Documentário Brasileiro: 100 Filmes Essenciais já diz tudo em seu título
Há quem diga que o Brasil é o país do documentário. Talvez não seja um título certo para essa nossa terra natal, mas não há dúvida que nosso cinema já presenteou o mundo com exemplares incríveis deste gênero. Entre os anos de 2000 e 2010, houve um crescimento significativo de documentários produzidos no país. Mas, mais que crescer, nossos filmes amadureceram. No entanto, por onde começar a descoberta do documentário brasileiro, caso o prezado leitor ainda seja novato na degustação destes filmes?
Depois de lançar 100 Melhores Filmes Brasileiros, em parceria com o Canal Brasil e a editora Letramento, a Associação Brasileira de Críticos de Cinema (Abraccine) reuniu seus integrantes para traçar um panorama das produções documentais desde os primórdios do nosso cinema até os tempos atuais. Documentário Brasileiro: 100 Filmes Essenciais já nasce obrigatório não apenas para quem quer entender o nosso cinema, mas também a nossa política e o nosso povo. Óbvio que, como toda lista, a controvérsia é certeira e sempre haverá quem diga que houve faltas ou valorizações errôneas dentre os escolhidos. Pois bem, o nome já diz tudo: é o essencial e nada impede que também seja uma porta de entrada para a descoberta de outros tantos realizadores.
Em primeiríssimo lugar, está Cabra Marcado Para Morrer, de Eduardo Coutinho, que ainda conta com outros quatro filmes na lista, os ótimos Jogo de Cena, Moscou, As Canções e Edifício Master. Também pudera, pois Coutinho, falecido em 2014, é um dos mais importantes documentarista mundiais, sempre subvertendo regras e presenteando o público com um olhar único e personagens inesquecíveis. Mas espera aí: personagens não são coisas da ficção? Devolvo a pergunta: e quem disse que documentário não é ficção?
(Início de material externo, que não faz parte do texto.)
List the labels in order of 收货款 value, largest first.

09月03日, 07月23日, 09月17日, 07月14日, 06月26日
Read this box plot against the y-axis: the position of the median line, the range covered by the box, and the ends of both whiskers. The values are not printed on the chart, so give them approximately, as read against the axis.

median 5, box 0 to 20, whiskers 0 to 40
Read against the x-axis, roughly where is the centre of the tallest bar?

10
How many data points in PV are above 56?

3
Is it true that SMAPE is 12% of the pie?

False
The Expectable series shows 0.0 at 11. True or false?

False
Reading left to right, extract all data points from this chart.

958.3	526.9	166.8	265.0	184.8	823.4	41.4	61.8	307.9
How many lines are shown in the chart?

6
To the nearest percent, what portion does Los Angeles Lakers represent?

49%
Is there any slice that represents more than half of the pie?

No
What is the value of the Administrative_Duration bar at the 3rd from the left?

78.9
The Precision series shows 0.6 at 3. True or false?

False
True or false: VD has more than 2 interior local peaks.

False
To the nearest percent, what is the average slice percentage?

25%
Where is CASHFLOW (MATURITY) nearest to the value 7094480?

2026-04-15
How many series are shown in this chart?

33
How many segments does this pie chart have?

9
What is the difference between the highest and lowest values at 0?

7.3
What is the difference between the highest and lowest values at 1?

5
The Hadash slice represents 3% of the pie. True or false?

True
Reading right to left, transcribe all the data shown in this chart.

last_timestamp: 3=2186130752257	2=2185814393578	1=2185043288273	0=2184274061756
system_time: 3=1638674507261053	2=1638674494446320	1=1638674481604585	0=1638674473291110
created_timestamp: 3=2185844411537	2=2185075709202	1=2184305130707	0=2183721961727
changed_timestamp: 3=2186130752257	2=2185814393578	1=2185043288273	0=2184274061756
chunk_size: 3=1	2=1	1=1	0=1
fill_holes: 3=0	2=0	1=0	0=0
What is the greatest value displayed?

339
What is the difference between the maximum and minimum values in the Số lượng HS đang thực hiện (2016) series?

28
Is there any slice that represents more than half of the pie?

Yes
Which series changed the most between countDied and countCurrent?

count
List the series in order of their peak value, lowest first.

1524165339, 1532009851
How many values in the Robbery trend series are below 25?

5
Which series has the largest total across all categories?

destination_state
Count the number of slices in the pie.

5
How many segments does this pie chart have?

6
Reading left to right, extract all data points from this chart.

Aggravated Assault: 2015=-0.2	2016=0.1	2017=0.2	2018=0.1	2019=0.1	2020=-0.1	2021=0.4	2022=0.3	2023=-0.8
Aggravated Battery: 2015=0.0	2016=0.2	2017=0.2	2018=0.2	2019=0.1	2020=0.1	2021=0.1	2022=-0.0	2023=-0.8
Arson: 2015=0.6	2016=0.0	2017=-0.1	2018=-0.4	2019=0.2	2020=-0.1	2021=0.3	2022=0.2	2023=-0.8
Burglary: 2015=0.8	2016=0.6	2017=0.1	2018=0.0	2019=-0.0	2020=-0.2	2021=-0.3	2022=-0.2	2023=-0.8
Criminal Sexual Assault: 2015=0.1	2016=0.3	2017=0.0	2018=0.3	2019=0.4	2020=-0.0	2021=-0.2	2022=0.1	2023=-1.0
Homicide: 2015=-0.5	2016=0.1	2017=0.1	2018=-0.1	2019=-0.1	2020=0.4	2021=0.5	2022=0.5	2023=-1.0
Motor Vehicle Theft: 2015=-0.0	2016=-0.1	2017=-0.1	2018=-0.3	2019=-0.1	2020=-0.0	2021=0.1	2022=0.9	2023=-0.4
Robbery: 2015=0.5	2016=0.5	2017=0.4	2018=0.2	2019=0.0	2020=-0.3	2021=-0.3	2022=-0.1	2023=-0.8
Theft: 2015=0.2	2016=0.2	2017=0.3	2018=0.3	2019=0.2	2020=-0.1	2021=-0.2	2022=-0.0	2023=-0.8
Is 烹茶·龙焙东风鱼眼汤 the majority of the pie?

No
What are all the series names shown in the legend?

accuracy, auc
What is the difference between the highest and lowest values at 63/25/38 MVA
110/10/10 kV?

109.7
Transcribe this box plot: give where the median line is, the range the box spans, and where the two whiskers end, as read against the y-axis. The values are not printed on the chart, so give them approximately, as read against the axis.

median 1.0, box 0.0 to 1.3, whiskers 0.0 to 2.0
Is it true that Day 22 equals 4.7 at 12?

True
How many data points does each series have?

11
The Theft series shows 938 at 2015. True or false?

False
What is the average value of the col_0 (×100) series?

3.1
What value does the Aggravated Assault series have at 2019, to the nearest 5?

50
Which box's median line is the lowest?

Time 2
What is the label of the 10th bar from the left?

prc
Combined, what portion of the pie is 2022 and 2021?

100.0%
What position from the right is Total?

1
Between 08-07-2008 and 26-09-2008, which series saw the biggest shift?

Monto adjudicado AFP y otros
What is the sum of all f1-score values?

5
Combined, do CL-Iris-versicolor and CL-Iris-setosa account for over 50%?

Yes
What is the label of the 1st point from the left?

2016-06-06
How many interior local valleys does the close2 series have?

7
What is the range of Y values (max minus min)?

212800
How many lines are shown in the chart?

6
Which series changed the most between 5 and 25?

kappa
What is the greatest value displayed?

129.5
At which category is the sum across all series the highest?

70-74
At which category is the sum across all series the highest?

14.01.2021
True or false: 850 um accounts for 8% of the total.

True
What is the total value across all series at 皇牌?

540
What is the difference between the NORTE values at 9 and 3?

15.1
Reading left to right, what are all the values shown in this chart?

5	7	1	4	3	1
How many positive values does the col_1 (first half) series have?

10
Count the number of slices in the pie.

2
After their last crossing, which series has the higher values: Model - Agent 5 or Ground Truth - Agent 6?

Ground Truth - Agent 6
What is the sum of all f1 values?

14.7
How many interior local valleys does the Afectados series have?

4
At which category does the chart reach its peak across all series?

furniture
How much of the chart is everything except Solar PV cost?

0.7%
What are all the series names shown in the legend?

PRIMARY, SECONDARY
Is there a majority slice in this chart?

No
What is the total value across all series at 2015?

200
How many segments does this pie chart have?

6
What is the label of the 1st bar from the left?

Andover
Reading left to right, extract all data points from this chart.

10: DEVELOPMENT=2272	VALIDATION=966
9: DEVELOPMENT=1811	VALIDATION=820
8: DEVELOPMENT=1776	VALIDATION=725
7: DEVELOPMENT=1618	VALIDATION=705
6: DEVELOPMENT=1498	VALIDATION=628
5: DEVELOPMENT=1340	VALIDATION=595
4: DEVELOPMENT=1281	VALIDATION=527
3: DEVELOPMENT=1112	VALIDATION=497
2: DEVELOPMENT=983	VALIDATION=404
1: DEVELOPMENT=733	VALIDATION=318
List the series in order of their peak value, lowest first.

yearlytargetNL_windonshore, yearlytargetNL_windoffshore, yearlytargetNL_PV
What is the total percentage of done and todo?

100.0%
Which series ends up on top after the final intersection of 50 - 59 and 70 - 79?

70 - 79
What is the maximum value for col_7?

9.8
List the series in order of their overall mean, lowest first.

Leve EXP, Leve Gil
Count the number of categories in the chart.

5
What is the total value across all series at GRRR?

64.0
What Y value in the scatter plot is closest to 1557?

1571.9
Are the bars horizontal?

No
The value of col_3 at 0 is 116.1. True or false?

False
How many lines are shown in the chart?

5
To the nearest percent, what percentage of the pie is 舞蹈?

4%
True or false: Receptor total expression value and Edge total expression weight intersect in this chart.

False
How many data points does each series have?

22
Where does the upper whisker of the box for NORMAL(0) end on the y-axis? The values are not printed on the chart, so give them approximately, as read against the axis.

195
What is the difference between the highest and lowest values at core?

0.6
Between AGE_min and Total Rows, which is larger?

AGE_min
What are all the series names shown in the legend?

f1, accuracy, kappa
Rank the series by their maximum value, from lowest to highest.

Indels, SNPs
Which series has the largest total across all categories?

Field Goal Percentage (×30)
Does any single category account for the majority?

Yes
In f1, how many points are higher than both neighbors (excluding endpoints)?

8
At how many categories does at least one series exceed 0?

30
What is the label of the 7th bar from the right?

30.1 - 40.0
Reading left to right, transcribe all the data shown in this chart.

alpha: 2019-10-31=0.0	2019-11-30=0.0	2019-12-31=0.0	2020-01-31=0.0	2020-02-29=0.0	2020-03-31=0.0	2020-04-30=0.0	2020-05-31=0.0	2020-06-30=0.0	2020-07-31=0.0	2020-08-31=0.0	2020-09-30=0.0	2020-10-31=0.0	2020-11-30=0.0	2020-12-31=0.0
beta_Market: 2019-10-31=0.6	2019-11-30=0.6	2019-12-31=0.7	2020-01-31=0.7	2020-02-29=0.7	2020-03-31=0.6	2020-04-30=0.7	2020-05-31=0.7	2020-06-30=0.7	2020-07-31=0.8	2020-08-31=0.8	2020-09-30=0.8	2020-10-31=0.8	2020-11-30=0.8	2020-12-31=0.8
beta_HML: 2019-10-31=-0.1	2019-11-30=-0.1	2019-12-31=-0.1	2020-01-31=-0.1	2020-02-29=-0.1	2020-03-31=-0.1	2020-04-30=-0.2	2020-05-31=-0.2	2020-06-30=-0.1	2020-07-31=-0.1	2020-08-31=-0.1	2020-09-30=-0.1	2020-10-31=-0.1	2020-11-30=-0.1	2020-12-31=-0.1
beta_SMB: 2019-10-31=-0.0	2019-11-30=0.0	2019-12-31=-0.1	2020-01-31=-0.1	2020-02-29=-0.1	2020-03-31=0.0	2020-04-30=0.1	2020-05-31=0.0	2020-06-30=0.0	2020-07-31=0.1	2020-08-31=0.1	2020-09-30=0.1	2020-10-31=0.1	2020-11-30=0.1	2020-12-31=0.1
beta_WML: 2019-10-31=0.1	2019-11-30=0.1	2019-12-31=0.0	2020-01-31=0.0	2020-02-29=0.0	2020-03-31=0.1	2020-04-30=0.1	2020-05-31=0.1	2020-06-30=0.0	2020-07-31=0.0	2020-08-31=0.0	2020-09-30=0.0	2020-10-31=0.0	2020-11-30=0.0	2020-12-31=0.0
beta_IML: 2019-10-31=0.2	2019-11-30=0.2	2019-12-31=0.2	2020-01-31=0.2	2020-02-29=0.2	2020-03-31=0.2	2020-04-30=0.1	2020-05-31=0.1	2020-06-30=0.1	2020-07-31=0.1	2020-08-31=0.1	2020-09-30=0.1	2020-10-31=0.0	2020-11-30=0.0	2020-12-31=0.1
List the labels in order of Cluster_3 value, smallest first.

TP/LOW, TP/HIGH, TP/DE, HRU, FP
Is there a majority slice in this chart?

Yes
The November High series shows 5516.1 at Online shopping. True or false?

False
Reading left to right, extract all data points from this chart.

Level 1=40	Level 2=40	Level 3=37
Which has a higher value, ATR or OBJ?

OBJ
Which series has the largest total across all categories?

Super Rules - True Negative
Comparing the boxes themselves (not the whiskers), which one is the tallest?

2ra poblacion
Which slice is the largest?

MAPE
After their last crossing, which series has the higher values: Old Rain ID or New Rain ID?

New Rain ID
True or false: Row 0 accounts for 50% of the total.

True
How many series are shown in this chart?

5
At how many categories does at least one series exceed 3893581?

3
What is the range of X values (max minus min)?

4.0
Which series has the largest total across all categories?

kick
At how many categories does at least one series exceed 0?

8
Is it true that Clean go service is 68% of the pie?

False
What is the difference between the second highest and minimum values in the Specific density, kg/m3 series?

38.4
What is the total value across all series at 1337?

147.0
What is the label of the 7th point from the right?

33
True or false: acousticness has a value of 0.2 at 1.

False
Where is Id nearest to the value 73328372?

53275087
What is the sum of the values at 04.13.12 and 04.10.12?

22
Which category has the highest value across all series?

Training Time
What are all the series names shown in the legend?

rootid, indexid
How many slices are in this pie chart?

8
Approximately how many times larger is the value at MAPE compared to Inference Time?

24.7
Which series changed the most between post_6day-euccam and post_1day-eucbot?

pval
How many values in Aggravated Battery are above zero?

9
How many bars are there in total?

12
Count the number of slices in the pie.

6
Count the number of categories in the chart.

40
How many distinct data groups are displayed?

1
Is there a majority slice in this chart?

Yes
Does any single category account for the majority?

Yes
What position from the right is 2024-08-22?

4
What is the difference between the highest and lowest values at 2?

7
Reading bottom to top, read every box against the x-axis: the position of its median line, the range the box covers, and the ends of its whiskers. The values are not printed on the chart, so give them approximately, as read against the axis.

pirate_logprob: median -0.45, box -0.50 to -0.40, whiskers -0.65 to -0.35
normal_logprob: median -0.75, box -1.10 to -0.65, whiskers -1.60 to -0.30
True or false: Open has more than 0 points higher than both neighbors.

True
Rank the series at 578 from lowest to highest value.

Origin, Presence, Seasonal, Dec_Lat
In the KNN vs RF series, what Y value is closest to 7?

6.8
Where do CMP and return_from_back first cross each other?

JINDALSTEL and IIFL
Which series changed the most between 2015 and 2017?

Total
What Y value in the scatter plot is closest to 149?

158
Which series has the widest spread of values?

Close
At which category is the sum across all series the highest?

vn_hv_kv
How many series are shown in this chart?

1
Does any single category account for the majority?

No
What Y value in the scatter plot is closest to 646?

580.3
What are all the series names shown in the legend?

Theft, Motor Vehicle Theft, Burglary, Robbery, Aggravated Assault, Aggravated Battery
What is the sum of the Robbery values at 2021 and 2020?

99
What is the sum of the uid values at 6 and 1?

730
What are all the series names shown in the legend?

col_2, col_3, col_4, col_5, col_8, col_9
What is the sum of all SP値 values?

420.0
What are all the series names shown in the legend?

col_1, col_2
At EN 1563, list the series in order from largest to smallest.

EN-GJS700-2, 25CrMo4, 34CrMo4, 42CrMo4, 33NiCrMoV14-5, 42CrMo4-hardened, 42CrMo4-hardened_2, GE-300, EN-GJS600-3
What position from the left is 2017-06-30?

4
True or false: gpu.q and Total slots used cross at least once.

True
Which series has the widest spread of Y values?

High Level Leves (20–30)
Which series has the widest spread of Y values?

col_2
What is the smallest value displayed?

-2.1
Antes de mais nada, isso não é uma provocação, mas um convite que o livro faz para uma troca de ideias. Além de listar e discorrer sobre os 100 documentários essenciais, os integrantes da Abraccine também prepararam vinte textos que discutem questões como a representatividade feminina e negra, a criatividade e a importância de nomes como João Moreira Salles, Andrea Tonacci, Sílvio Tendler e Carlos Nader, as origens e também as possibilidades dos documentários.
Ficção X Realidade
Pode causar certa estranheza para alguns a presença de filmes como Branco Sai, Preto Fica, de Adirley Queirós, uma das ótimas surpresas cinematográficas de 2014. A união de ficção-científica com um dos acontecimentos mais violentos da periferia do Distrito Federal, ocorrido nos anos 1980, onde a polícia invadiu uma festa e gritou a ameaçadora frase que dá nome ao filme. A crítica social tem uma intensidade redobrada com a presença dos elementos de ficção que Queirós introduz com um humor ácido sem igual.
O flerte do documentário com a ficção não é novidade. Alguns autores, inclusive, levantam a bandeira de que o documentário não existe, já que, a partir do momento em que se liga uma câmera, já não estamos mais registrando a realidade. Basta ver o fascínio que os reality shows provocam. Gostamos de olhar pelo buraco da fechadura. Só que do lado de lá da porta tem alguém que também gosta de ser observado e que pode muito bem medir seus atos diante do voyeur.
Realidade ou não, o que realmente importa é que nossos documentaristas realizam obras incríveis e que tocam nossas almas. Se achar as respostas para nossa realidade tão complexa já é difícil, imagine querer responder onde mora o real dentro de um filme. Como diria Coutinho, filme bom provoca dúvidas. Há 100 deles esperando você na livraria mais próxima, com um acabamento editorial editorial caprichado e capa dura, inclusive.